:: DATA PROVIDED ::
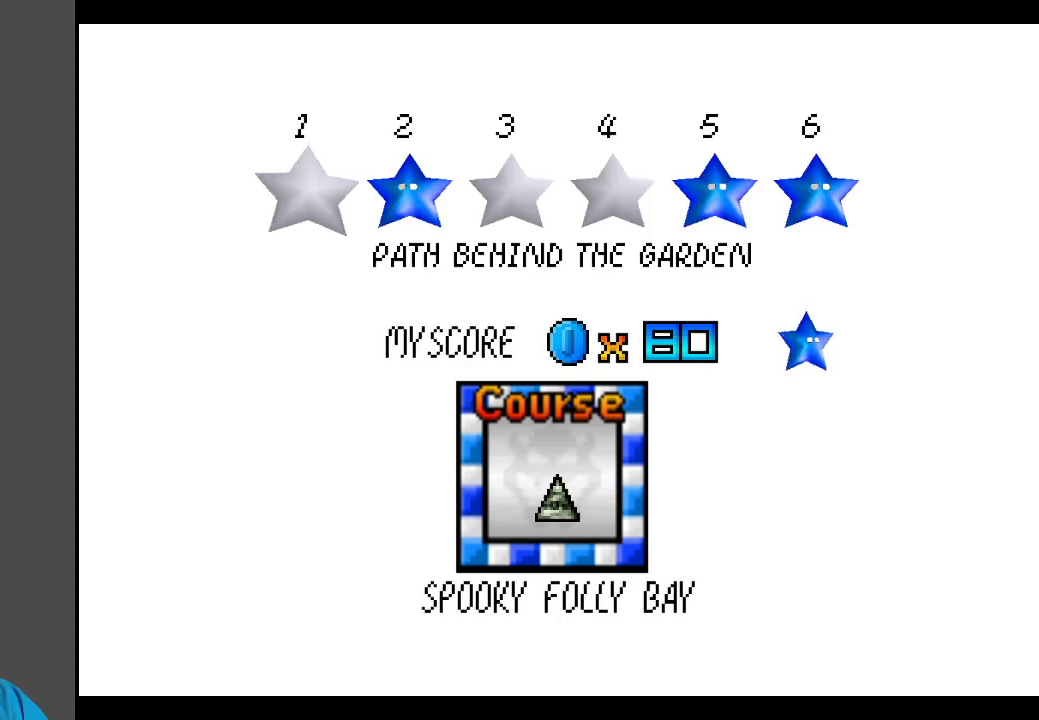
{"buttons": [], "left_stick": "center", "right_stick": "center", "events": []}
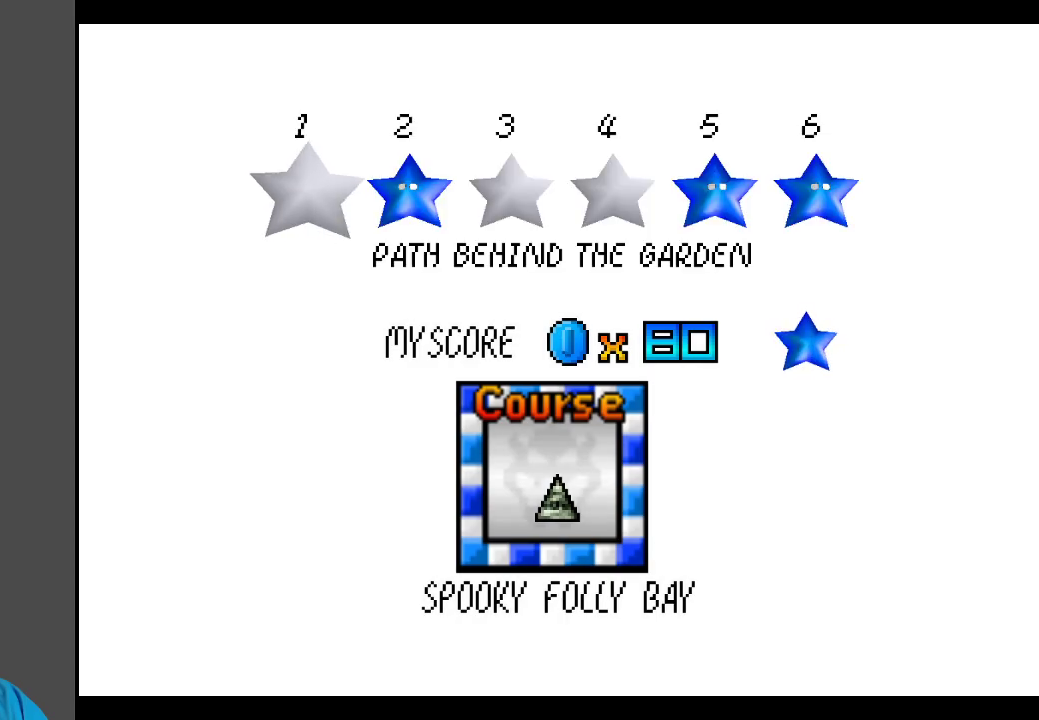
{"buttons": [], "left_stick": "center", "right_stick": "center", "events": [[83, "A", "down"], [250, "A", "up"]]}
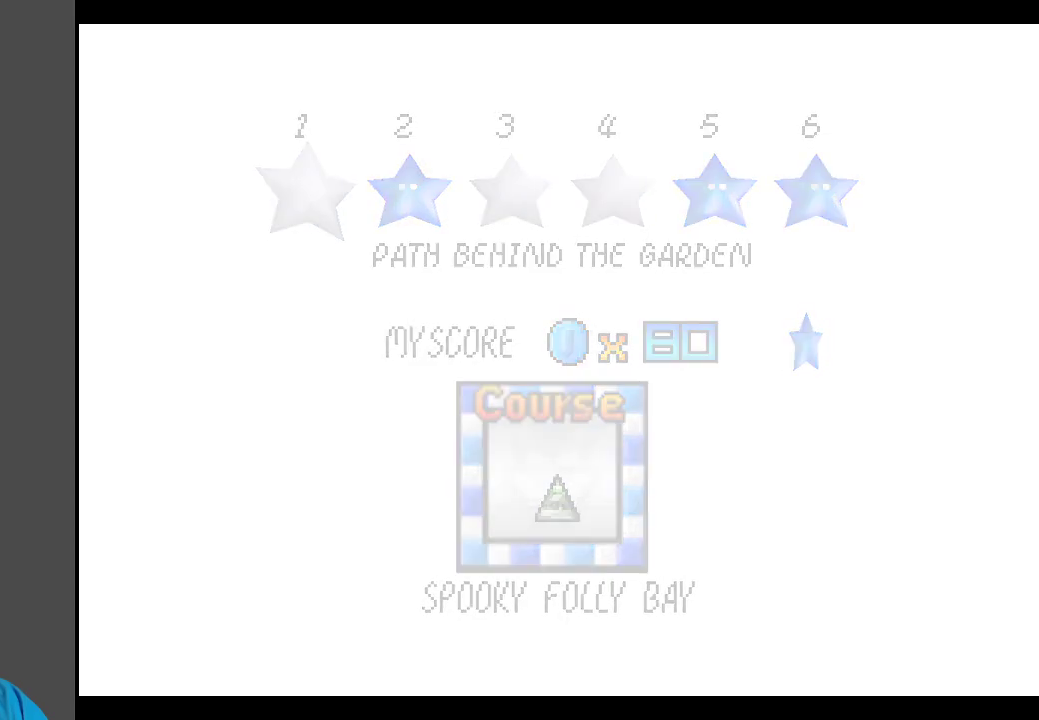
{"buttons": [], "left_stick": "up-right", "right_stick": "center", "events": [[350, "left_stick", "up-right"]]}
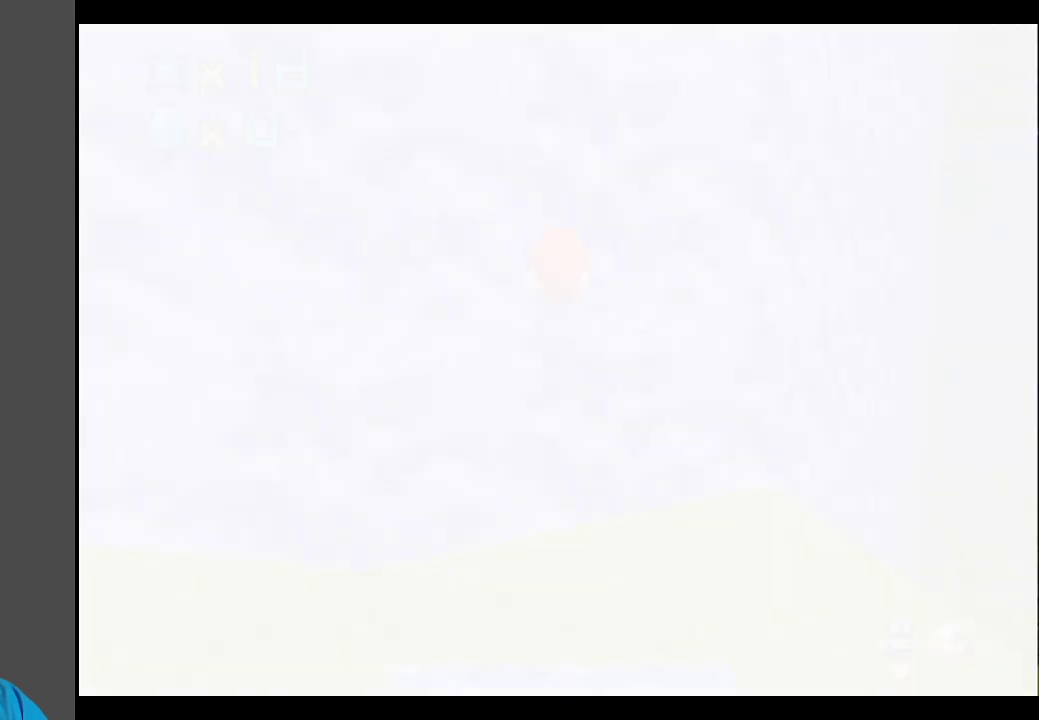
{"buttons": [], "left_stick": "up-right", "right_stick": "center", "events": []}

:: TASK TO COMPLETE ::
Reprint the listing above exactly, without images.

:: SOLUTION TO THIS PROBLEM ::
{"buttons": [], "left_stick": "center", "right_stick": "center", "events": []}
{"buttons": [], "left_stick": "center", "right_stick": "center", "events": [[83, "A", "down"], [250, "A", "up"]]}
{"buttons": [], "left_stick": "up-right", "right_stick": "center", "events": [[350, "left_stick", "up-right"]]}
{"buttons": [], "left_stick": "up-right", "right_stick": "center", "events": []}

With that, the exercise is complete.